Sin embargo hay perdón. ¿La razón? Jesús cargó con todas nuestras rebeliones. En la Biblia leemos: "Todos andábamos perdidos, como ovejas; cada uno seguía su propio camino, pero el Señor hizo recaer sobre él la iniquidad de todos nosotros." (Isaías 53:6. Nueva Versión Internacional)

¿Se da cuenta? Usted puede ser totalmente renovado, en su mente, en su cuerpo y en su espíritu. Jesucristo lo hace posible. Él murió en lugar nuestro para reconciliarnos con el Padre celestial.

Algo alentador es que todos, absolutamente todos, sin importar el pasado que hayan tenido, ven abiertas las puertas de la Salvación, como lo describe el profeta de la antigüedad: "Vuelvan a mí y sean salvos, todos los confines de la tierra, porque yo soy Dios, y no hay ningún otro." (Isaías 45:22)

Jesucristo levantado en victoria

Para ilustrar cómo es posible la Salvación por la obra de Jesús el Señor en la cruz, es necesario remitirnos a la época remota en la que el pueblo de Israel marchaba por el desierto. Habían sido libertados del dominio egipcio por la obra del Padre celestial, y sin embargo le eran infieles.

Fue entonces cuando enfrentaron las consecuencias de sus desatinos. "Los israelitas salieron del monte Hor por la ruta del Mar Rojo, bordeando el territorio de Edom.
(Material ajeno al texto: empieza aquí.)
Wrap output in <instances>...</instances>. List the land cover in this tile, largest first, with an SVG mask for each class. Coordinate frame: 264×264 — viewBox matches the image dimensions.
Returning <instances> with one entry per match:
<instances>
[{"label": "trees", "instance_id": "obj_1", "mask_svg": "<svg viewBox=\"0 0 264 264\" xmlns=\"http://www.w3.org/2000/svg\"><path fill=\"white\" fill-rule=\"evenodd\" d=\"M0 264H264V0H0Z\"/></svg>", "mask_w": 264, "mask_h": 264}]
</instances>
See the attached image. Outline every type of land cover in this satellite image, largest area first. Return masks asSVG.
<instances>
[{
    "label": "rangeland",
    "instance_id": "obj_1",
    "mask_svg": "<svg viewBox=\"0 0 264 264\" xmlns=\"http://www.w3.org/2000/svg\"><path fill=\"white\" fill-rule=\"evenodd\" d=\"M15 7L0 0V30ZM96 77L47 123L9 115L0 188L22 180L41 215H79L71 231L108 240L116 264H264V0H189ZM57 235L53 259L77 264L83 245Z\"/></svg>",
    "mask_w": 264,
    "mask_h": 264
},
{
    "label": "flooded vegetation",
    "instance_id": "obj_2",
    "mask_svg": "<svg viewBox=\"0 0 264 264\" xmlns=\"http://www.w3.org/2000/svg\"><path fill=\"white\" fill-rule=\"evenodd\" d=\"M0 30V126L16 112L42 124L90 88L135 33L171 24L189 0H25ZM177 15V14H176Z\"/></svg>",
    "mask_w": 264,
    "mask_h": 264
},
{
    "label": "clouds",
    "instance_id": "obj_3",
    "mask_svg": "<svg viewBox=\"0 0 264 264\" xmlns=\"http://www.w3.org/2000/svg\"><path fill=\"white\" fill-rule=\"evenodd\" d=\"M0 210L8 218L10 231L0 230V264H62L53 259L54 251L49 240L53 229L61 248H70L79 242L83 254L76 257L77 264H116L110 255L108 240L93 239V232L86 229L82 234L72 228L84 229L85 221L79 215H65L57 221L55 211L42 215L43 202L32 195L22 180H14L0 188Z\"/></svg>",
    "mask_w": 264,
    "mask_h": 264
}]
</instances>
En el camino se impacientaron y comenzaron a hablar contra Dios y contra Moisés: —¿Para qué nos trajeron ustedes de Egipto a morir en este desierto? ¡Aquí no hay pan ni agua! ¡Ya estamos hartos de esta pésima comida! Por eso el Señor mandó contra ellos serpientes venenosas, para que los mordieran, y muchos israelitas murieron. El pueblo se acercó entonces a Moisés, y le dijo: —Hemos pecado al hablar contra el Señor y contra ti. Ruégale al Señor que nos quite esas serpientes. Moisés intercedió por el pueblo, y el Señor le dijo: —Hazte una serpiente, y ponla en un asta. Todos los que sean mordidos y la miren, vivirán. Moisés hizo una serpiente de bronce y la puso en un asta. Los que eran mordidos, miraban a la serpiente de bronce y vivían." (Números 21:4-9)

Observe que, al estar en peligro de morir como consecuencia de su rebeldía, los israelitas volvieron su mirada a Dios y Él les mostró un instrumento—representado en la serpiente de bronce—para evitar su muerte en medio de terribles dolores apenas los mordía una víbora.

Esa imagen es un tipo de lo que haría Cristo Jesús en la cruz. En la Palabra leemos lo que dijo el Maestro a Nicodemo quien fue a buscarlo una noche, en medio de la clandestinidad. "Como levantó Moisés la serpiente en el desierto, así también tiene que ser levantado el Hijo del hombre" (Juan 3:14)

Jesús es quien tiene para usted la llave para comenzar el crecimiento personal y espiritual, pero también, el seguro de vida eterna si anda en Sus caminos. Hoy es el día para que lo reciba en su corazón como único y suficiente Salvador. ¿Cómo hacerlo? Con una sencilla oración como la que encontrará inmediatamente:

"Señor Jesús, gracias por perdonar en la cruz todos mis pecados. Te recibo como mi único y suficiente Salvador. Haz de mí la persona que tú quieres que yo sea. Amén"

Si hizo esta oración, felicitaciones. ¡Ha comenzado una nueva vida! Ahora tengo tres sugerencias para usted. La primera, comience en oración a comunicarse con el Padre celestial. Orar es hablar con Dios. La segunda, lea la Biblia diariamente, y la tercera, congréguese en una iglesia cristiana. Allí encontrará el compañerismo y posibilidad de aprender más de Dios con la colaboración de hermanos en la fe. De nuevo, ¡felicitaciones!